Segment Start: DATASET EXTRACT

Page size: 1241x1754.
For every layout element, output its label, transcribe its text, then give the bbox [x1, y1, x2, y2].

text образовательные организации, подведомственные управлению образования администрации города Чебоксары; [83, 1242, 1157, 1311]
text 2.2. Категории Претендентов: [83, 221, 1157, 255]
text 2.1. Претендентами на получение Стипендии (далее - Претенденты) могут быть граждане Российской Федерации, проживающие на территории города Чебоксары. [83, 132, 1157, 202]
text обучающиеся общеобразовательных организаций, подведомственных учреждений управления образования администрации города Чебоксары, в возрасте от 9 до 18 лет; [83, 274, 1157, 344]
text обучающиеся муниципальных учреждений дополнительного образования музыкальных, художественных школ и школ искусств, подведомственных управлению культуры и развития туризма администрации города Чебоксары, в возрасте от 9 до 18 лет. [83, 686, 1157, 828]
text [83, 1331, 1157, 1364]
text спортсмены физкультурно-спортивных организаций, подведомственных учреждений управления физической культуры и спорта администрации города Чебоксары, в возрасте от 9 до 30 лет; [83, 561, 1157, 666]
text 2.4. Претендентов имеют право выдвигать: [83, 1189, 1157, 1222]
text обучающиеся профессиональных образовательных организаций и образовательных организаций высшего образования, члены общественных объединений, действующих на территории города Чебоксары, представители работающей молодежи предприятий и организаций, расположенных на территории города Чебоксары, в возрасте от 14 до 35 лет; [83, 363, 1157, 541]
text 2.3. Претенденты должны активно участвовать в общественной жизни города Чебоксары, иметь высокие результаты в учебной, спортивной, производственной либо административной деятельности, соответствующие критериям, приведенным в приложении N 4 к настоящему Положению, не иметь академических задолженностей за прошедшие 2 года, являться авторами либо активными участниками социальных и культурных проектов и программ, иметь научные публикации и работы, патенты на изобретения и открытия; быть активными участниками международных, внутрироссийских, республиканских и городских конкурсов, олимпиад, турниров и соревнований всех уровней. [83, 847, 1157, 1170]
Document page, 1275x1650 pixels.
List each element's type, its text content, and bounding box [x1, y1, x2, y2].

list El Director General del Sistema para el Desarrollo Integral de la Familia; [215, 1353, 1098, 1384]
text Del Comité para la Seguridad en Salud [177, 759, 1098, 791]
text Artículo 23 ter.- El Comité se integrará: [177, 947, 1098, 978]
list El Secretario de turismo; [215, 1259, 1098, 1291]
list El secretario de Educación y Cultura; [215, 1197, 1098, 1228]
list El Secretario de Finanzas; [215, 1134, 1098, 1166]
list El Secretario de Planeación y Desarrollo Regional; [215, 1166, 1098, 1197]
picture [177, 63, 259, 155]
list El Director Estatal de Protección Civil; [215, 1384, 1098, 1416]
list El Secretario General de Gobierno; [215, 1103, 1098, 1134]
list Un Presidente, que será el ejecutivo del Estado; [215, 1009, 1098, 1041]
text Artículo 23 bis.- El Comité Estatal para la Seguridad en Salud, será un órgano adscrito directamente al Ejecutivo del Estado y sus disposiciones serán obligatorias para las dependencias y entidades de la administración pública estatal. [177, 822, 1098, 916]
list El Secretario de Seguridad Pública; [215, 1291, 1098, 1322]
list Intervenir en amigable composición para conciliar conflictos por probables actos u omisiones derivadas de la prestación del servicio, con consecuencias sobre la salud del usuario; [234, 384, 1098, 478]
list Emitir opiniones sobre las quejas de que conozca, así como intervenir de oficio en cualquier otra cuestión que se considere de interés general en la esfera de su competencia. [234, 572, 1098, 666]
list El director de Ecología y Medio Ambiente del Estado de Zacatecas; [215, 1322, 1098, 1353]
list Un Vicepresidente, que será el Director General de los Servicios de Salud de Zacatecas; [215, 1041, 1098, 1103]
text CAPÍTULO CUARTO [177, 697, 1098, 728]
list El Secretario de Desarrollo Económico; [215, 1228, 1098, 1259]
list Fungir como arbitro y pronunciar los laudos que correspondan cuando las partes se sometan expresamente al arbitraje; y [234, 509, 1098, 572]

Segment End: DATASET EXTRACT

### THE TASK:
If a line in the entries above has the word "подведомственных", copy it.

### EXPECTED OUTPUT:
text обучающиеся общеобразовательных организаций, подведомственных учреждений управления образования администрации города Чебоксары, в возрасте от 9 до 18 лет; [83, 274, 1157, 344]
text обучающиеся муниципальных учреждений дополнительного образования музыкальных, художественных школ и школ искусств, подведомственных управлению культуры и развития туризма администрации города Чебоксары, в возрасте от 9 до 18 лет. [83, 686, 1157, 828]
text спортсмены физкультурно-спортивных организаций, подведомственных учреждений управления физической культуры и спорта администрации города Чебоксары, в возрасте от 9 до 30 лет; [83, 561, 1157, 666]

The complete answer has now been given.